Rimeannian Geometry and Smooth Metric Measure Spaces
Student No.:50
Time:Fri 10:10-12:00, 2015-03-06~ 2015-05-22(except for May 1)
Instructor:Vlad Moraru  [MSC, Tsinghua University]
Place:Conference Room 3, Floor 2, Jin Chun Yuan West Building
Starting Date:2015-3-6
Ending Date:2015-5-22
The course will address some advanced topics in Riemannina geometry and their connections with measure theory. Emphasis will be put on some, by now, classical theorems concerning manifolds with lower bounds on the Ricci curvature, their applications to general relativity and recent generalisations to smooth metric measure spaces.
In the first part of the course we will deal with the Riemannian and Lorentzian setting, whereas in the second part we will study smooth metric measure spaces with Bakry-Emery Ricci tensor bounded from below. Some results from the first part of the course will be generalised in this setting.
Topics will include: Laplace comparison and applications; Bishop-Gromov volume comparison; Myer's theorem, Hawking and Penrose singularity theorems, and Cheng's maximal diameter rigidity; Cheeger-Gromoll splitting theorem for Riemannian and Lorentzian manifolds; Smooth metric measure spaces with Bakry-Emery Ricci curvature bounded below and generalisation of some of the theorems mentioned above; Singularity theorems for Bakry-Émery Lorentzian manifolds.

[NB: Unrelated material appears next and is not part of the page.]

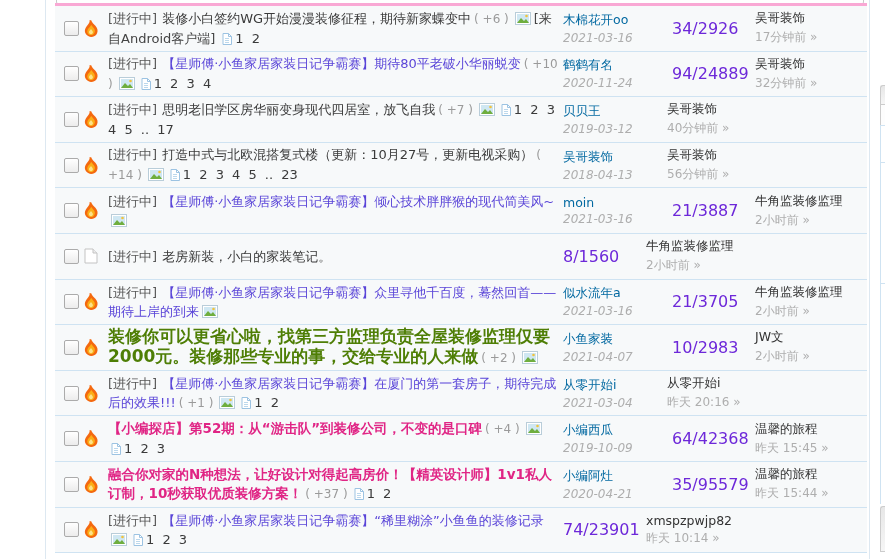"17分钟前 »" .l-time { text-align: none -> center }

1)      A basic course in Riemannian geometry (such as, for example, J. M. Lee “Riemannian Geometry”, or M. do Carmo “Riemannian Geometry” especially Chapters 0 -11)
2)      A basic course in measure theory.

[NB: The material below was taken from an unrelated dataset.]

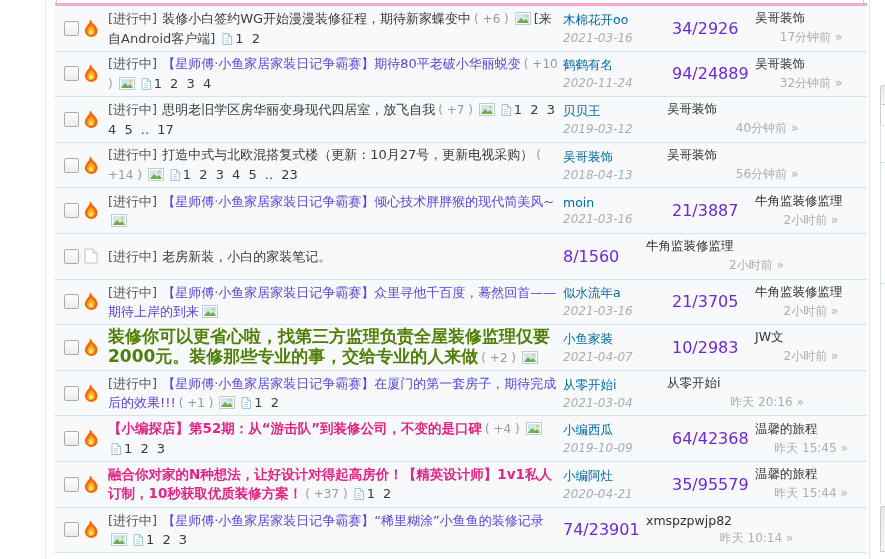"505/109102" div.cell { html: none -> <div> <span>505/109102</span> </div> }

1) P. Petersen, “Riemannian Geometry”, especially Chapters 7 and 9.
2) Zhu, “The Comparison Geometry of Ricci Curvature” in Comparison Geometry MSRI Publications, Vol. 30, 1997
3) Wei & Wylie, “Comparison for the Bakry-Emery Ricci Tensor”, J. Diff. Geom. 83 (2009) 377-405
Additional references will be given during the lectures.